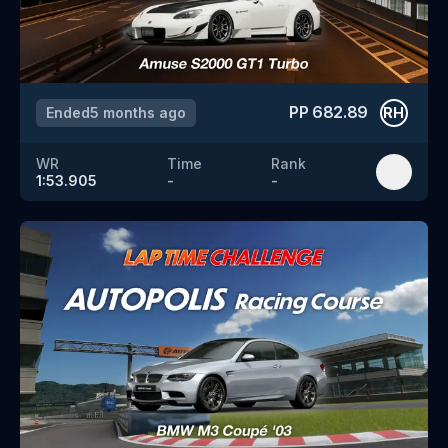
PP
682.89
Ended
5 months ago
RH
WR
Time
Rank
1:53.905
-
-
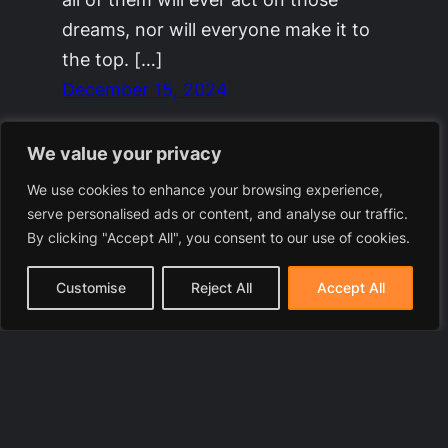
dreams, nor will everyone make it to
the top. […]
December 15, 2024
We value your privacy
We use cookies to enhance your browsing experience,
serve personalised ads or content, and analyse our traffic.
By clicking "Accept All", you consent to our use of cookies.
Customise
Reject All
Accept All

■ ■ ■

TASK ITEM
Switch "cookies" to "trackers" wherever it occurs in the data above and give the lines again with nothing else changed. Leave the pictures out.

EXERCISE ANSWER
PP
682.89
Ended
5 months ago
RH
WR
Time
Rank
1:53.905
-
-
dreams, nor will everyone make it to
the top. […]
December 15, 2024
We value your privacy
We use trackers to enhance your browsing experience,
serve personalised ads or content, and analyse our traffic.
By clicking "Accept All", you consent to our use of trackers.
Customise
Reject All
Accept All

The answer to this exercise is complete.